Machine learning group, Technische Universität Berlin, 10623, Berlin, Germany.
BIFOLD - Berlin Institute for the Foundations of Learning and Data, Berlin, Germany.
Sci Rep. 2024 Oct 23;14(1):24988. doi: 10.1038/s41598-024-75256-w.
In this paper we present a deep learning segmentation approach to classify and quantify the two most prevalent primary liver cancers - hepatocellular carcinoma and intrahepatic cholangiocarcinoma - from hematoxylin and eosin (H&E) stained whole slide images. While semantic segmentation of medical images typically requires costly pixel-level annotations by domain experts, there often exists additional information which is routinely obtained in clinical diagnostics but rarely utilized for model training. We propose to leverage such weak information from patient diagnoses by deriving complementary labels that indicate to which class a sample cannot belong to. To integrate these labels, we formulate a complementary loss for segmentation. Motivated by the medical application, we demonstrate for general segmentation tasks that including additional patches with solely weak complementary labels during model training can significantly improve the predictive performance and robustness of a model. On the task of diagnostic differentiation between hepatocellular carcinoma and intrahepatic cholangiocarcinoma, we achieve a balanced accuracy of 0.91 (CI 95%: 0.86-0.95) at case level for 165 hold-out patients. Furthermore, we also show that leveraging complementary labels improves the robustness of segmentation and increases performance at case level.

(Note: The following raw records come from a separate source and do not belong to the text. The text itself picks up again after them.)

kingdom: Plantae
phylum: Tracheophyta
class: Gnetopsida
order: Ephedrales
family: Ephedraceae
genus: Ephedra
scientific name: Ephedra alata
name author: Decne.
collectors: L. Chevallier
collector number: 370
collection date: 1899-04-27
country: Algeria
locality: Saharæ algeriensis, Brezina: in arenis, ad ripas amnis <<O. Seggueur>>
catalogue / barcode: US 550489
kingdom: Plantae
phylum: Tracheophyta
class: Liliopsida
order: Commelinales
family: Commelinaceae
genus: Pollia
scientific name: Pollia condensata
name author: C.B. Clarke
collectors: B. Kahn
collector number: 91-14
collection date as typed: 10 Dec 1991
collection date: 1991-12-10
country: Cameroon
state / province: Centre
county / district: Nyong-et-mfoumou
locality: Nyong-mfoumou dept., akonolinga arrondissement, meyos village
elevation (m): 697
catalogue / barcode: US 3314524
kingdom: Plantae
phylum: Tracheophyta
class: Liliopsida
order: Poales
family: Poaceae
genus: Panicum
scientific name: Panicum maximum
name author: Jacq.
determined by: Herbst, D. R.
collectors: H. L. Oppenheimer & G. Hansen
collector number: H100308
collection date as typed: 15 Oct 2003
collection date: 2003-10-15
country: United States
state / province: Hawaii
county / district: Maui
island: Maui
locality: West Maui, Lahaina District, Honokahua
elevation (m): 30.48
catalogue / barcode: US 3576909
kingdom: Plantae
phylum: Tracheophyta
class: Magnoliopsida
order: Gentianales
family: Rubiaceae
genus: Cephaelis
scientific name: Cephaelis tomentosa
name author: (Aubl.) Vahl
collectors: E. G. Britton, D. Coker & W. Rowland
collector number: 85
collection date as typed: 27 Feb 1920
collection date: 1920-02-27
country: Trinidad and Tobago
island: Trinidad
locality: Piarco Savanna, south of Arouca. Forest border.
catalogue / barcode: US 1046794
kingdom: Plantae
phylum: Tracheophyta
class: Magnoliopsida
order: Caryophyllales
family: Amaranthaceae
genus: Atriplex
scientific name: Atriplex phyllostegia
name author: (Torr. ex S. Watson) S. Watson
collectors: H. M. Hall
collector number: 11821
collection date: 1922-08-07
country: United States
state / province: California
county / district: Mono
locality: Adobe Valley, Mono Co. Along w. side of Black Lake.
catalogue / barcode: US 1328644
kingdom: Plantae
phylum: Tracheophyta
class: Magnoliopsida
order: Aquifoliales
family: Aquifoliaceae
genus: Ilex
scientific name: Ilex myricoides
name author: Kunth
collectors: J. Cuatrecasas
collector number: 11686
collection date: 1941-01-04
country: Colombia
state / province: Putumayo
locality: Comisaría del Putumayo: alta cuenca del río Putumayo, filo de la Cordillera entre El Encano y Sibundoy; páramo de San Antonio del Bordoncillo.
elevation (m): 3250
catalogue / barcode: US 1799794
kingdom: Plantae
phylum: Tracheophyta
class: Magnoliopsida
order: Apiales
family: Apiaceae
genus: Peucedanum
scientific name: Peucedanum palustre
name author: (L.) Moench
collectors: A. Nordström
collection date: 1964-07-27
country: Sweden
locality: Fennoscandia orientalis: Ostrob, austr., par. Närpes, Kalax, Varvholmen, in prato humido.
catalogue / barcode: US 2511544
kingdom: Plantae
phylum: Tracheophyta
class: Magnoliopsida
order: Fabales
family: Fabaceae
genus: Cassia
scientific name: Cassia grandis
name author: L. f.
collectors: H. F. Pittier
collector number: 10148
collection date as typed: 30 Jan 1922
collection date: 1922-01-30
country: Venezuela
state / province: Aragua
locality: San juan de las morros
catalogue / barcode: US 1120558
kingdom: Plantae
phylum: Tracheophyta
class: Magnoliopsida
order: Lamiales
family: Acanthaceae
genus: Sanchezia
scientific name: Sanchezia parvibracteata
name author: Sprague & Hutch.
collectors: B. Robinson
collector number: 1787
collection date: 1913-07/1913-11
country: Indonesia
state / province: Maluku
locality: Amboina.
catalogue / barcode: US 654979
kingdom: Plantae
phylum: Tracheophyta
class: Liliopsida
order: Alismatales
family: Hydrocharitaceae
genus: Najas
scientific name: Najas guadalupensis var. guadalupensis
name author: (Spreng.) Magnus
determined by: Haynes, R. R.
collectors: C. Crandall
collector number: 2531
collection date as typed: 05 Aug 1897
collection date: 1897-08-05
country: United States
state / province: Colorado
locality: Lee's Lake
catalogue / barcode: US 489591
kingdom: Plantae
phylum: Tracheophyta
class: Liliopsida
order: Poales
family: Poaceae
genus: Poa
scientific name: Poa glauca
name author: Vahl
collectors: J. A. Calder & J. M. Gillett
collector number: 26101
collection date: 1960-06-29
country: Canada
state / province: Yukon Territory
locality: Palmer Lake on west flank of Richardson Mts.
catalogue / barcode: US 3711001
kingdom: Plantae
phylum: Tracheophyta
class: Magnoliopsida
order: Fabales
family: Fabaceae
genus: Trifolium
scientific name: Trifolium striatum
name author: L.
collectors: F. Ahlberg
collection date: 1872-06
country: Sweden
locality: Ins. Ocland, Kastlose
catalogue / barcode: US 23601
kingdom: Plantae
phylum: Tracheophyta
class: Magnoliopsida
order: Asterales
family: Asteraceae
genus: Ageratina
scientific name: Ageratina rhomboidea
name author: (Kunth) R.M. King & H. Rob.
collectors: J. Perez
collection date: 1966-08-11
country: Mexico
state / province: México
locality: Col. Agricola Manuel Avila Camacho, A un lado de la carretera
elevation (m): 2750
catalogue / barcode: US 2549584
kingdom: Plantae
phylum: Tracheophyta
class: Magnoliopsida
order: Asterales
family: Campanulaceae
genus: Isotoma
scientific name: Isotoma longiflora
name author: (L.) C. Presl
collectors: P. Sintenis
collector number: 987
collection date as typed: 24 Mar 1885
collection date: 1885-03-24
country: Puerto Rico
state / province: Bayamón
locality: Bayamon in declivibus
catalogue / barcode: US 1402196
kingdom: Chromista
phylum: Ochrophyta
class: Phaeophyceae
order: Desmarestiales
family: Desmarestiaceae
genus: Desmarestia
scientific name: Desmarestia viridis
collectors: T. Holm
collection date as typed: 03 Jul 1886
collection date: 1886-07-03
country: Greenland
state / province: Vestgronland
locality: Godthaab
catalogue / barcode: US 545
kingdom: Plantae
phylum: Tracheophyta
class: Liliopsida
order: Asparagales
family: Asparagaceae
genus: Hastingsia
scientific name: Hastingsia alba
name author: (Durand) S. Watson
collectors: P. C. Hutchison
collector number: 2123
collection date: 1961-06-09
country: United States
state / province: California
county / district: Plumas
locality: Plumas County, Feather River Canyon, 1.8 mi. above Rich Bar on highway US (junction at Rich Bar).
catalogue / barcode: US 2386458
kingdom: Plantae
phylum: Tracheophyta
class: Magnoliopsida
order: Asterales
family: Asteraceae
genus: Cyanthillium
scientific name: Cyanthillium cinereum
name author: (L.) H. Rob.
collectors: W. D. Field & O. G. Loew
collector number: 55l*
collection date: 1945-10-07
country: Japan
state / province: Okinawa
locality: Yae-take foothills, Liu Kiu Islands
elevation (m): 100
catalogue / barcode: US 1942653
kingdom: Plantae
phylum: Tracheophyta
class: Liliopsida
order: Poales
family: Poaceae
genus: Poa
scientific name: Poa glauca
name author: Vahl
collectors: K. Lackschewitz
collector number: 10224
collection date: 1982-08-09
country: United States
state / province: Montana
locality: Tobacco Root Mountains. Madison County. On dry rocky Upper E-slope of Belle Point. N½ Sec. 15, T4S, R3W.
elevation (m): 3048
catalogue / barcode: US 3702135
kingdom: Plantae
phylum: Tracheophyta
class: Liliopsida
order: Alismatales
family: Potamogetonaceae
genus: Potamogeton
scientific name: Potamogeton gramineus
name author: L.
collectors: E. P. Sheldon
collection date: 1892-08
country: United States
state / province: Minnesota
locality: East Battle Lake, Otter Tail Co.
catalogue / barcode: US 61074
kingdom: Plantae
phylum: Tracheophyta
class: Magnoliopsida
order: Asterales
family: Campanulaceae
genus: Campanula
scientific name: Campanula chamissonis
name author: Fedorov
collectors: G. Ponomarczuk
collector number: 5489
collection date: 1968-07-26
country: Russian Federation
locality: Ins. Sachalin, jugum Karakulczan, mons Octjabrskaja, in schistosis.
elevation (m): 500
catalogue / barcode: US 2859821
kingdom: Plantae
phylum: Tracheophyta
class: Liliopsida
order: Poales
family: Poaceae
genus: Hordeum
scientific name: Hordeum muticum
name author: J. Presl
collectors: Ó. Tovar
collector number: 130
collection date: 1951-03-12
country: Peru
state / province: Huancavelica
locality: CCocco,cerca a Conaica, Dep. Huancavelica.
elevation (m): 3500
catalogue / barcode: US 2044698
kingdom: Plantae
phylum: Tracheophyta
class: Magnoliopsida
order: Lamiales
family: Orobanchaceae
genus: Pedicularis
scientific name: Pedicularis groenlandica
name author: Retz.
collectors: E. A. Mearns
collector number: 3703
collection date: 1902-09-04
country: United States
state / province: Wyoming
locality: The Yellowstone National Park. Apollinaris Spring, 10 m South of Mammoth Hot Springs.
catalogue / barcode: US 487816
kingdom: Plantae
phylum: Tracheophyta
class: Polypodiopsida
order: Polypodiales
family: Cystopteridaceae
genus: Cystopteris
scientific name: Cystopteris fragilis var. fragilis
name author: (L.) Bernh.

在本文中,我们提出了一种深度学习分割方法,用于从苏木精和伊红(H&E)染色的全幻灯片图像中分类和量化两种最常见的原发性肝癌 - 肝细胞癌和肝内胆管癌。虽然医学图像的语义分割通常需要领域专家进行昂贵的像素级注释,但通常存在其他经常在临床诊断中获得但很少用于模型训练的信息。我们建议通过从患者诊断中得出补充标签来利用这种弱信息,该标签表明样本不属于哪一类。为了整合这些标签,我们为分割制定了补充损失。受医学应用的启发,我们证明了对于一般分割任务,在模型训练期间仅包含具有弱互补标签的附加补丁可以显著提高模型的预测性能和鲁棒性。在肝细胞癌和肝内胆管癌的诊断区分任务中,我们在 165 个留作测试的患者中实现了病例水平的平衡准确率为 0.91(95%CI:0.86-0.95)。此外,我们还表明,利用补充标签可以提高分割的鲁棒性并提高病例水平的性能。